When she rounded the corner into the tiny room and saw who her “he” was, she wanted to walk out again.

“Gabe,” she said, hoping he’d chalk up her breathless tone to hurrying into the room. It was, in fact, on account of her heart beating too fast, something quickly becoming a habit when she saw him.

He was resting a hip against one of the long tables in front of a dry erase board. “Rebecca.”

“How nice to see you again. It seems like only yesterday.”

One corner of his mouth quirked up. “It was yesterday.”

“What are you doing here?”

“I work here.”

She wasn’t born yesterday. “Really? Patient facilitator? As in facilitate them right back to Texas?”

“You have quite the sarcastic streak. Did they teach you that in medical school?” he asked.

“No. It’s a gift.” She readjusted her stethoscope, then folded her arms over her chest.

“Nice accessorizing.”

“I like it.” Unlike you, she thought uncharitably. “Seriously, why are you here?”

“To talk to you.”

“How did you know I’d be here?” she asked.

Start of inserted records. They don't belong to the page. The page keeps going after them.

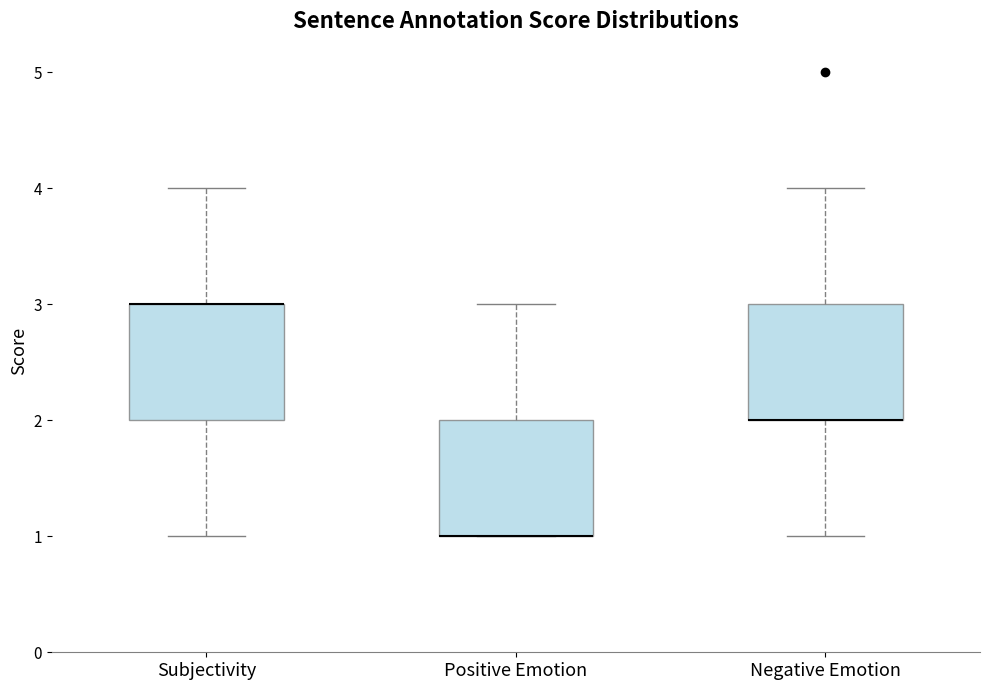

Reading left to right, transcribe this box plot: for each box, give where its median line is, the range the box spans, and where its two whiskers end, as read against the y-axis. The values are not printed on the chart, so give them approximately, as read against the axis.

Subjectivity: median 3 (drawn on the box's upper edge), box 2 to 3, whiskers 1 to 4
Positive Emotion: median 1 (drawn on the box's lower edge), box 1 to 2, whiskers 1 to 3
Negative Emotion: median 2 (drawn on the box's lower edge), box 2 to 3, whiskers 1 to 4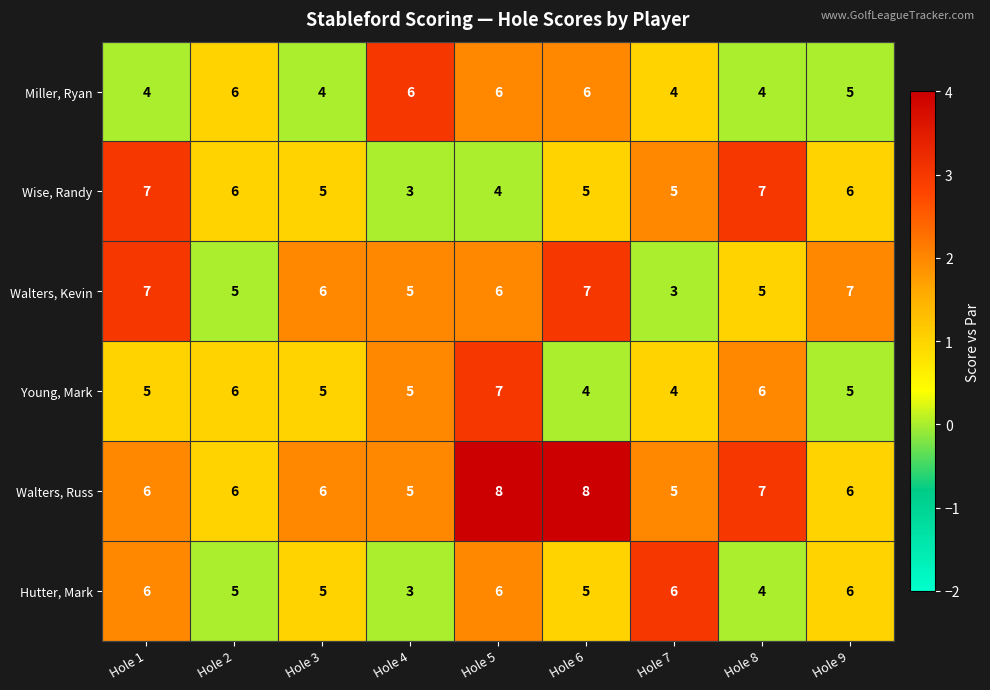

Read the Walters, Russ value at Hole 2.

6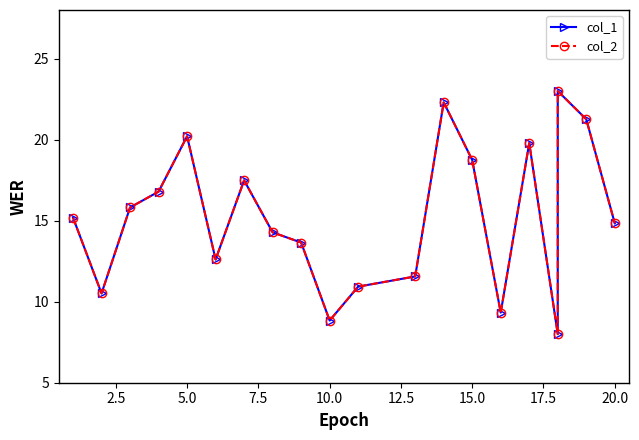

Does the chart have visible grid lines?

No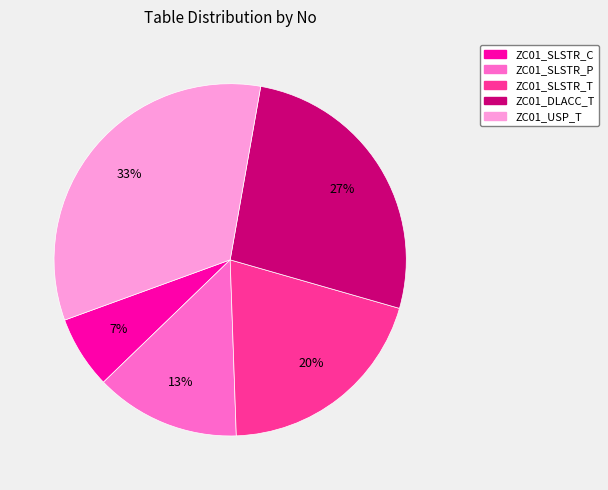

Combined, do ZC01_SLSTR_T and ZC01_SLSTR_P account for over 50%?

No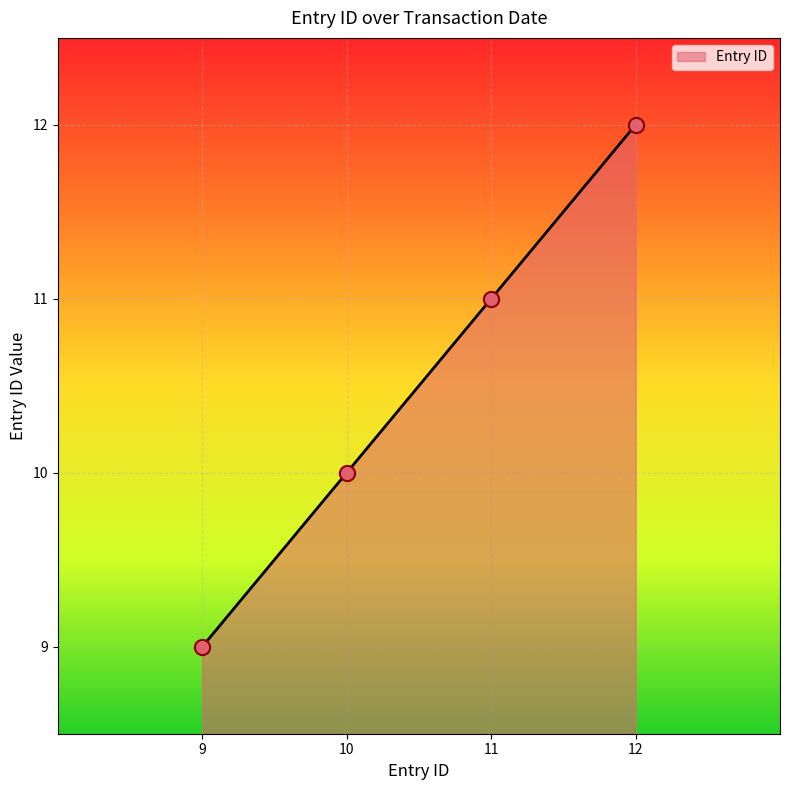

What is the change in value from 10 to 11?

+1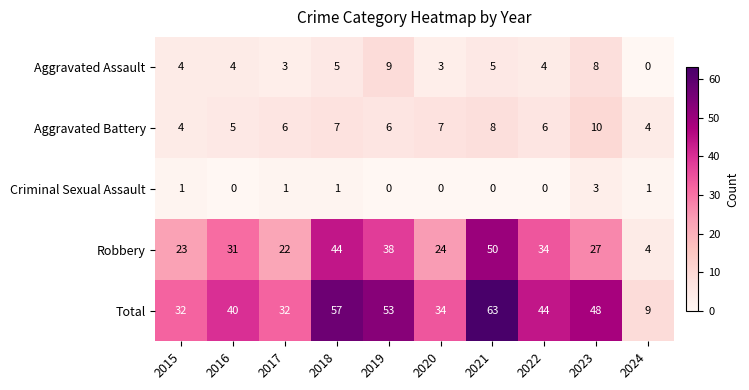

True or false: Robbery has a value of 22 at 2017.

True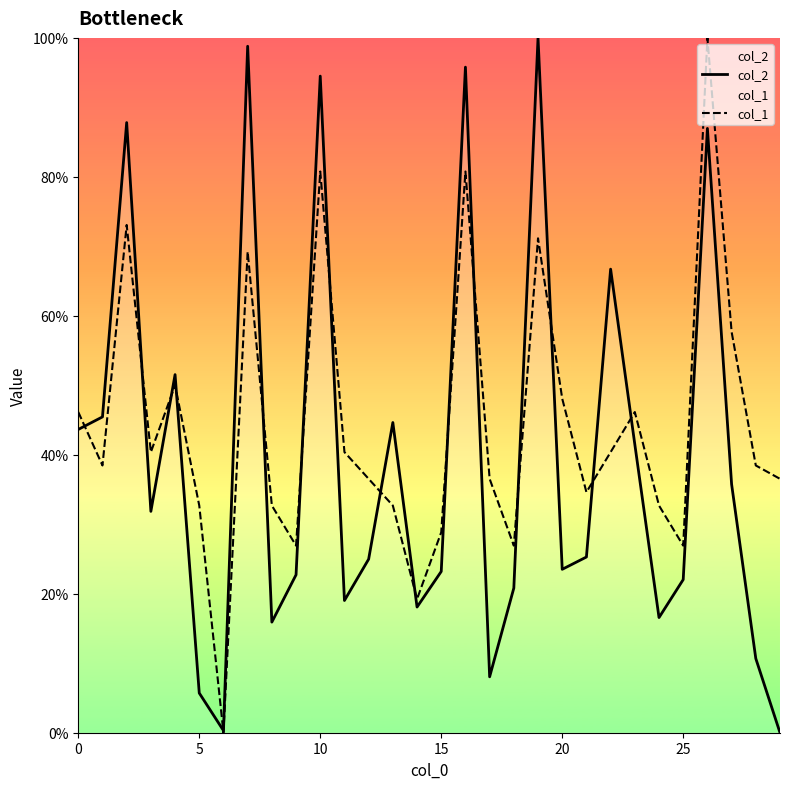

Is it true that col_1 equals 41.6 at 25?

False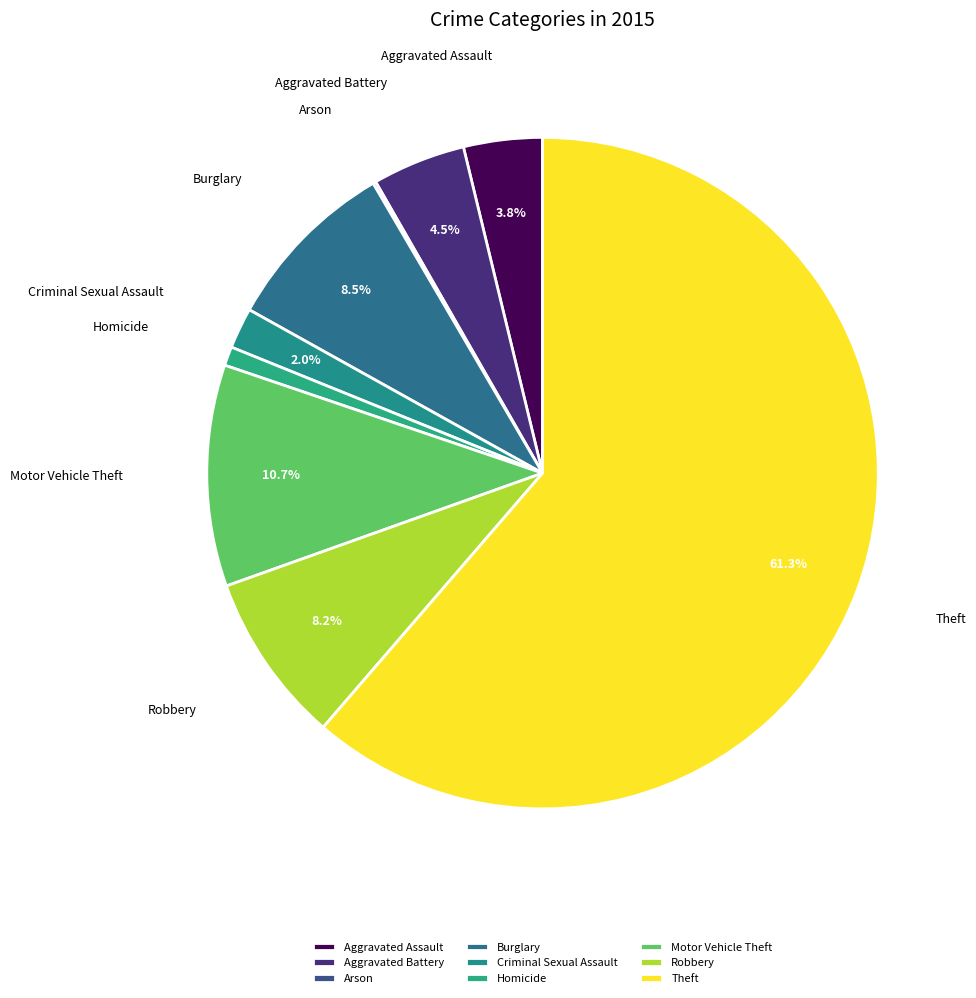

Does any single category account for the majority?

Yes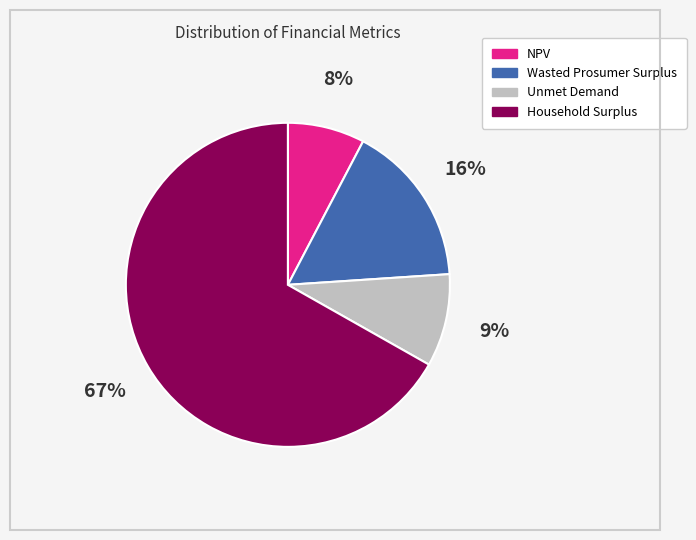

Between Wasted Prosumer Surplus and Household Surplus, which is larger?

Household Surplus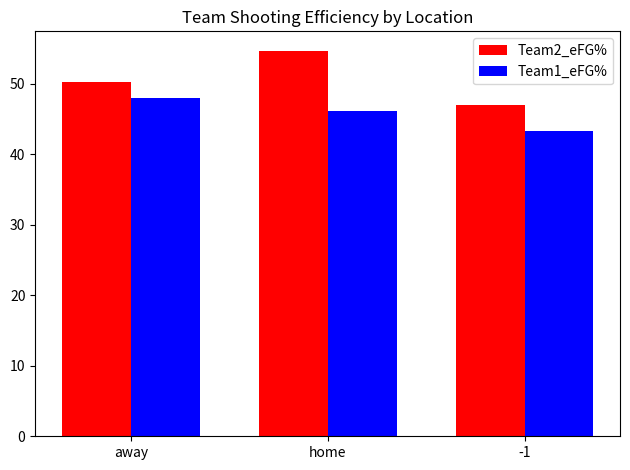

How many groups of bars are there?

3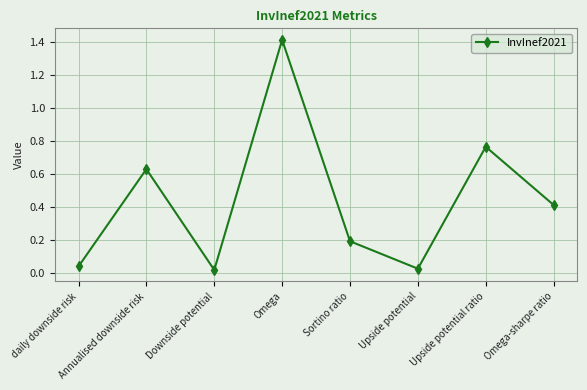

True or false: the data shows 0.9 at Annualised downside risk.

False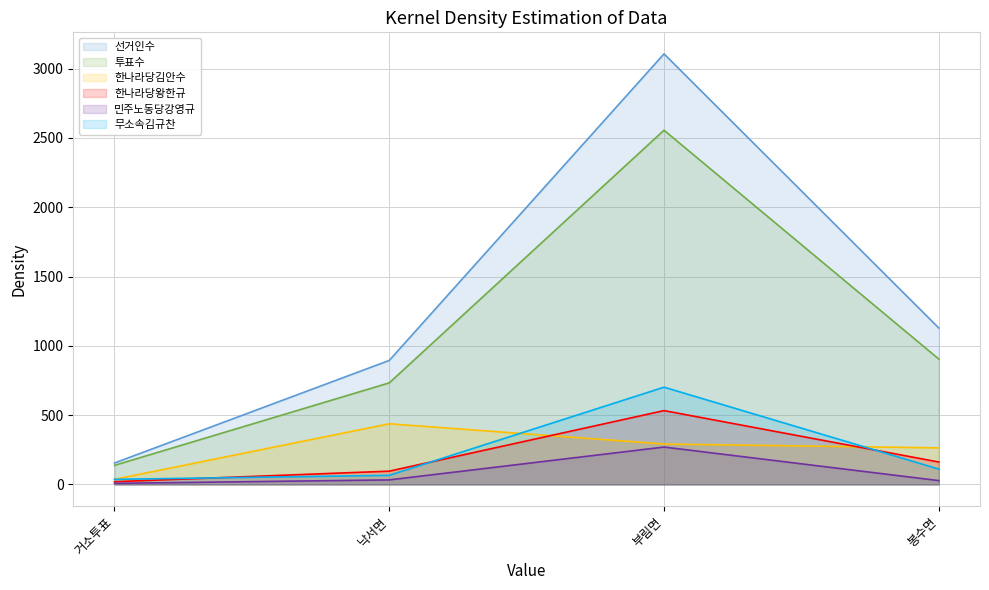

How many data points in 민주노동당강영규 are less than 33?

2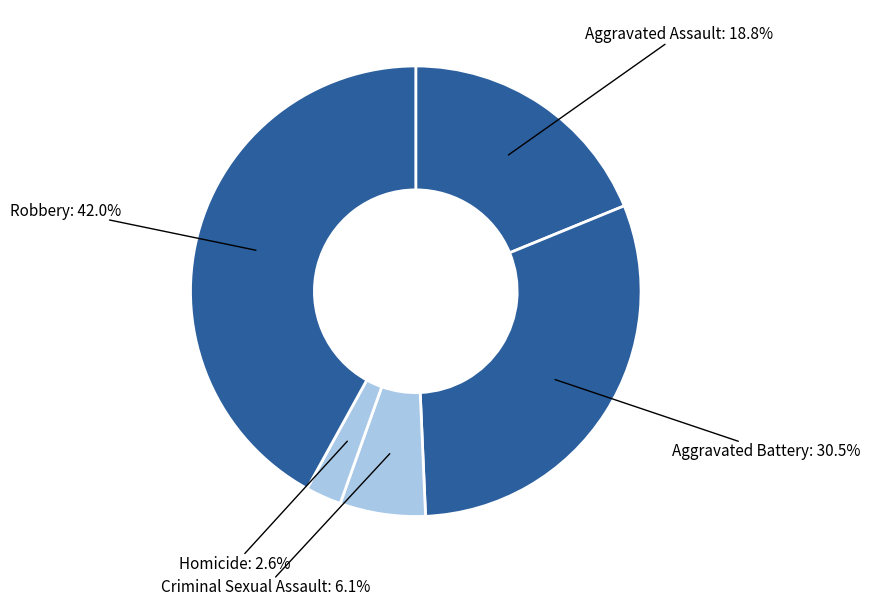

Between Robbery and Aggravated Battery, which is larger?

Robbery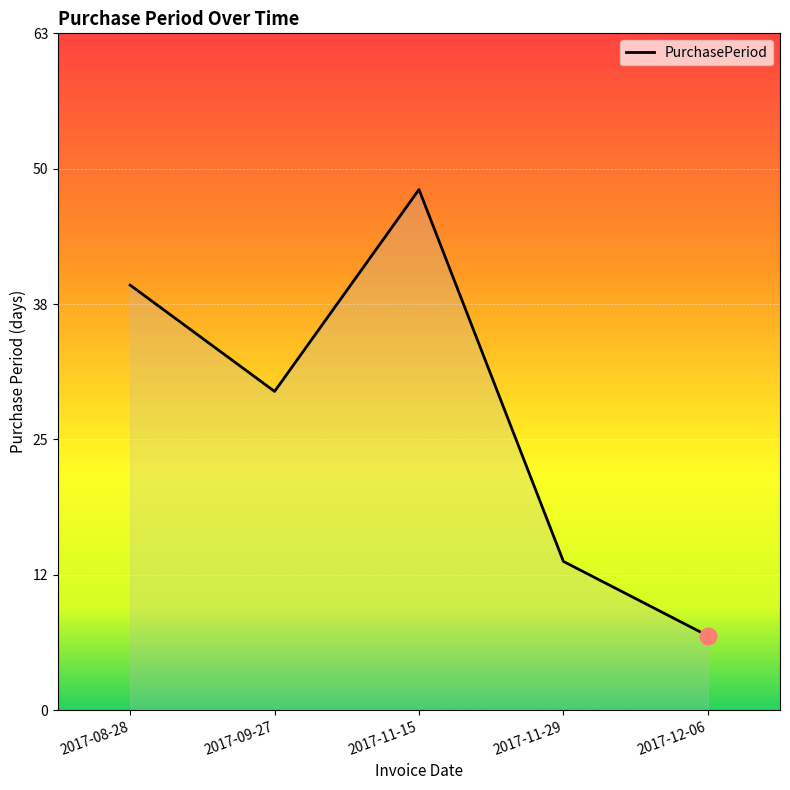

What is the change in value from 2017-11-15 to 2017-11-29?

-35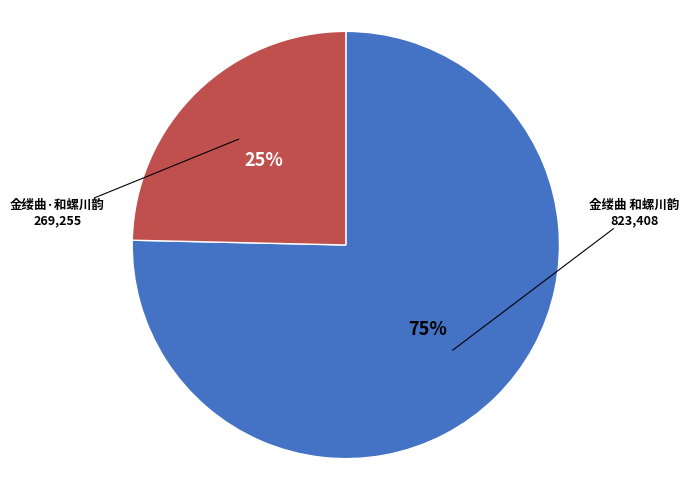

To the nearest percent, what percentage of the pie is 金缕曲·和螺川韵?

25%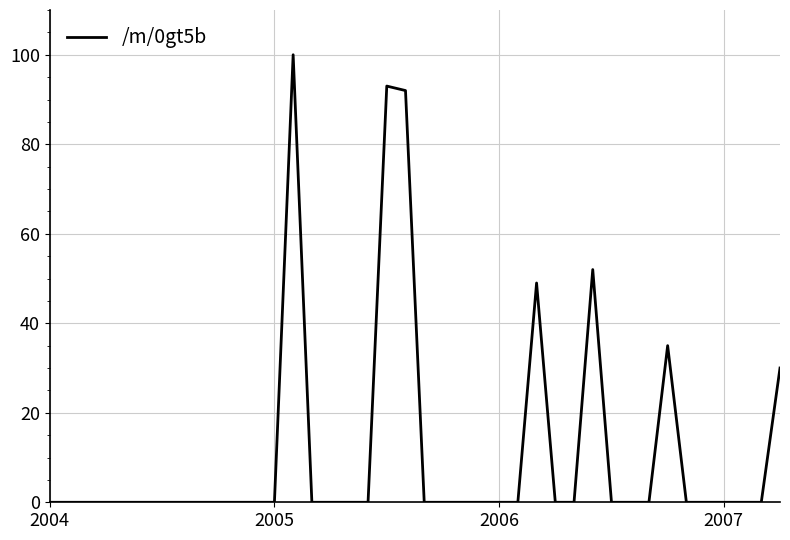

What is the average value?

11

“Like I said, I work here.”

She was in and out of this hospital all hours of the day and night, and she had never seen him until two days ago in her office. “Doing what here exactly?”

“My company was retained to do the hospital expansion project.”

With great difficulty Rebecca resisted the urge to smack herself in the forehead. She knew Mercy Medical was adding four patient floors to their existing facility in order to accommodate the explosive population growth in the Las Vegas Valley. She’d seen the evidence of construction—a portable trailer and signs around the hospital that said T&O Enterprises, but she hadn’t connected the dots. For a smart woman she was d-u-m-b.